Stored items from a collection:
=== Section Start ===

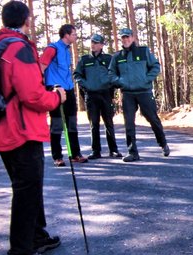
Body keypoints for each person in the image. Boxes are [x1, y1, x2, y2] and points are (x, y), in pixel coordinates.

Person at [0, 0, 66, 255]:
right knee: (27, 190)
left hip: (0, 126)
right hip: (22, 129)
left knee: (28, 185)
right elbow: (32, 96)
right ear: (27, 20)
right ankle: (21, 253)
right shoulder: (19, 49)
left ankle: (36, 236)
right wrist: (56, 97)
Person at [108, 28, 170, 162]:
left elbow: (155, 66)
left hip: (144, 92)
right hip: (128, 94)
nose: (125, 40)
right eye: (123, 38)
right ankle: (132, 152)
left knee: (153, 119)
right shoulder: (117, 57)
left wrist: (146, 79)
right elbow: (111, 73)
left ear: (133, 38)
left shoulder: (143, 51)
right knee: (129, 123)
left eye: (128, 37)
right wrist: (120, 82)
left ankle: (163, 143)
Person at [41, 24, 87, 167]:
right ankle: (57, 157)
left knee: (72, 123)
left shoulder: (67, 51)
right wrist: (45, 88)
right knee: (57, 125)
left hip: (68, 89)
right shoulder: (52, 48)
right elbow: (40, 67)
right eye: (73, 34)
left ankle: (75, 154)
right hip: (55, 90)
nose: (75, 36)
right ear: (66, 35)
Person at [73, 33, 122, 159]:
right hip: (91, 95)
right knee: (94, 124)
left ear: (101, 45)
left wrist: (111, 84)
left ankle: (113, 149)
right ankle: (96, 151)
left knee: (109, 122)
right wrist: (86, 85)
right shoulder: (85, 59)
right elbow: (77, 75)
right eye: (92, 42)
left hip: (106, 94)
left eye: (96, 43)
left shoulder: (108, 58)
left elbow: (115, 73)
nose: (93, 45)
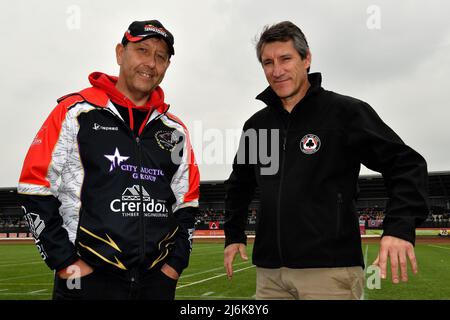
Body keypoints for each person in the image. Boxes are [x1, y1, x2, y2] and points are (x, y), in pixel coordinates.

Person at [223, 21, 429, 300]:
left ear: (306, 59)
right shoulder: (257, 126)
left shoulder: (344, 113)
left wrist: (399, 227)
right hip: (269, 273)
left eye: (286, 59)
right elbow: (240, 185)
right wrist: (234, 234)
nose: (277, 70)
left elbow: (405, 164)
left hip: (329, 270)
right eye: (267, 62)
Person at [18, 19, 200, 300]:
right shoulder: (75, 113)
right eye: (143, 50)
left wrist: (174, 266)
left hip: (156, 284)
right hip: (86, 281)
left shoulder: (175, 131)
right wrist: (65, 263)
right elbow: (34, 186)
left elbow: (186, 203)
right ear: (119, 53)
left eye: (161, 57)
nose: (151, 63)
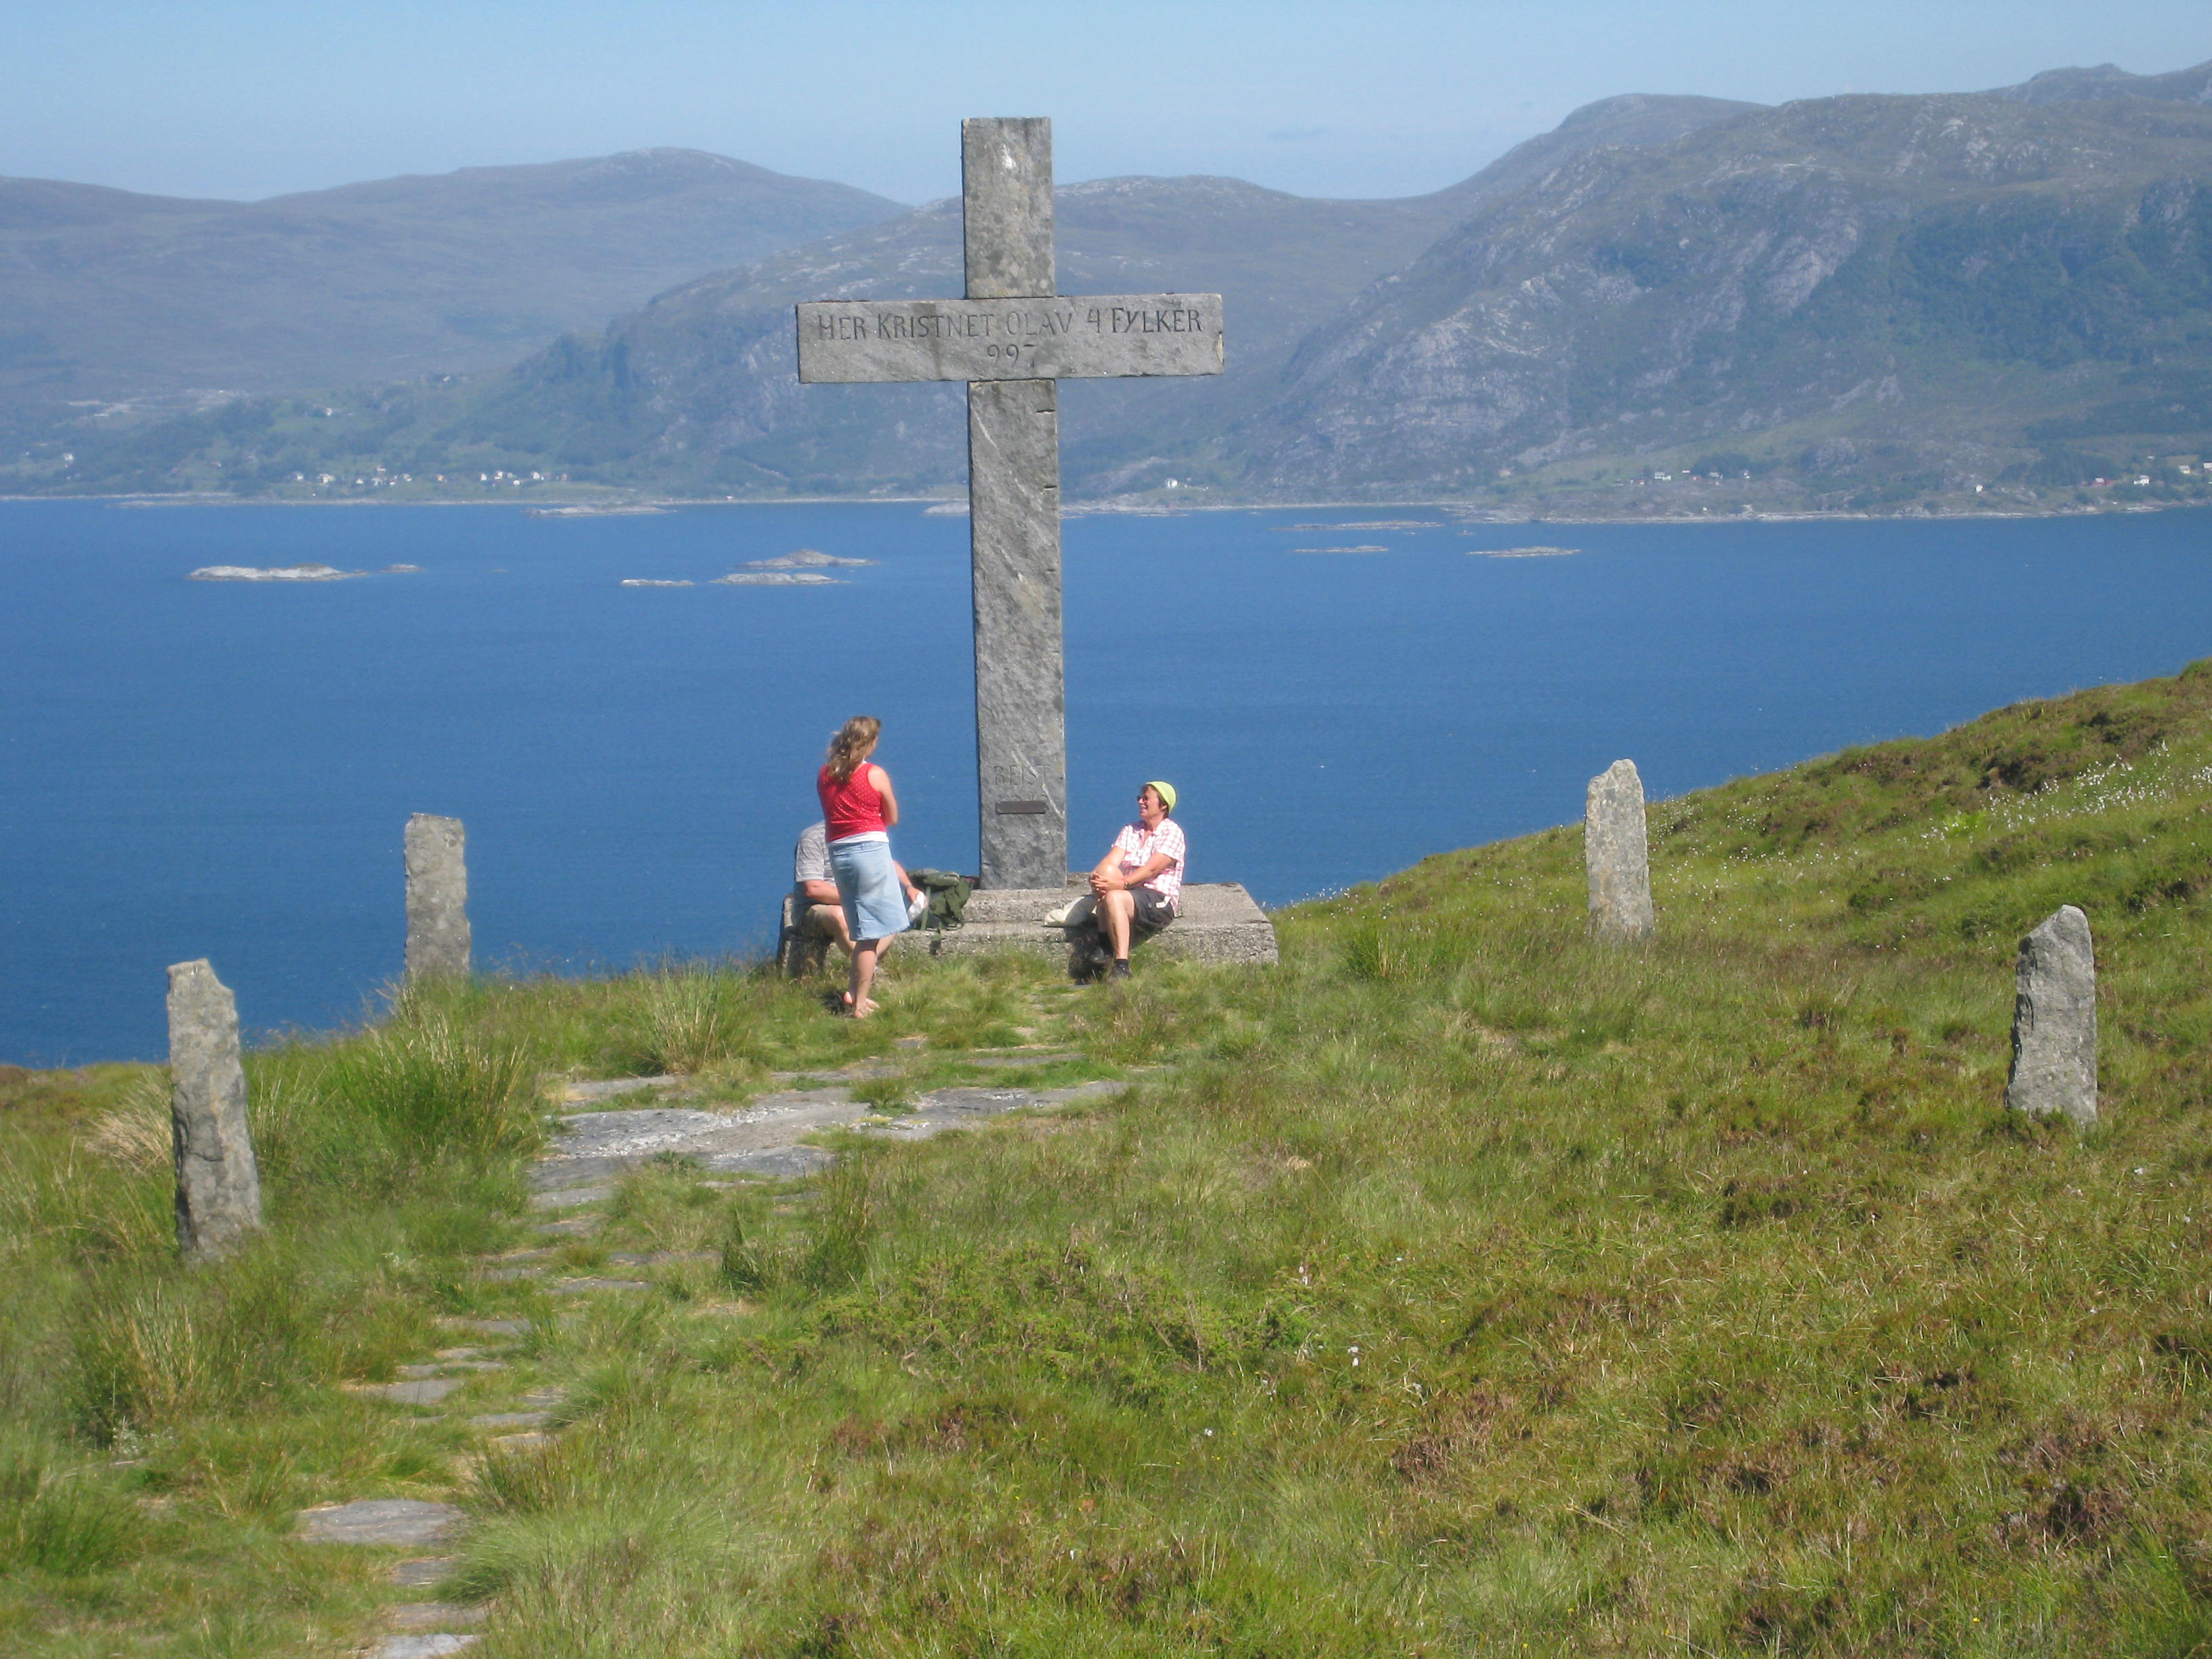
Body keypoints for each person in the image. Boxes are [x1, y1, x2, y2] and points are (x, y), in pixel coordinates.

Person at [817, 716, 909, 1018]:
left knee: (861, 925)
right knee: (875, 932)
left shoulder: (825, 774)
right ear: (870, 742)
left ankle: (854, 989)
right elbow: (892, 817)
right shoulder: (874, 773)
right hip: (870, 850)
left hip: (839, 853)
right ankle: (859, 1003)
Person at [1083, 780, 1185, 980]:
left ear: (1163, 805)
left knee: (1114, 898)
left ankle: (1120, 963)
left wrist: (1121, 885)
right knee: (1105, 872)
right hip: (1131, 892)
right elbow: (1112, 859)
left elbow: (1152, 869)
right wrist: (1097, 876)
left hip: (1157, 898)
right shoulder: (1131, 830)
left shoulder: (1172, 832)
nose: (1141, 802)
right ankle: (1105, 947)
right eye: (1140, 798)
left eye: (1146, 799)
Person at [793, 820, 923, 958]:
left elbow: (887, 864)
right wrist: (859, 900)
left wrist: (909, 887)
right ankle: (867, 968)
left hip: (859, 901)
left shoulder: (864, 833)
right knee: (839, 915)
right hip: (817, 908)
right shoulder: (812, 838)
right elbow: (814, 889)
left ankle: (867, 965)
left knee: (897, 907)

=== Section End ===

» **Task directions**
Copy exactly the line that contains "right hip: (870, 850)" and every line after it, up to and including the last line of the records.

» **Response box**
right hip: (870, 850)
left hip: (839, 853)
right ankle: (859, 1003)
Person at [1083, 780, 1185, 980]:
left ear: (1163, 805)
left knee: (1114, 898)
left ankle: (1120, 963)
left wrist: (1121, 885)
right knee: (1105, 872)
right hip: (1131, 892)
right elbow: (1112, 859)
left elbow: (1152, 869)
right wrist: (1097, 876)
left hip: (1157, 898)
right shoulder: (1131, 830)
left shoulder: (1172, 832)
nose: (1141, 802)
right ankle: (1105, 947)
right eye: (1140, 798)
left eye: (1146, 799)
Person at [793, 820, 923, 958]:
left elbow: (887, 864)
right wrist: (859, 900)
left wrist: (909, 887)
right ankle: (867, 968)
left hip: (859, 901)
left shoulder: (864, 833)
right knee: (839, 915)
right hip: (817, 908)
right shoulder: (812, 838)
right elbow: (814, 889)
left ankle: (867, 965)
left knee: (897, 907)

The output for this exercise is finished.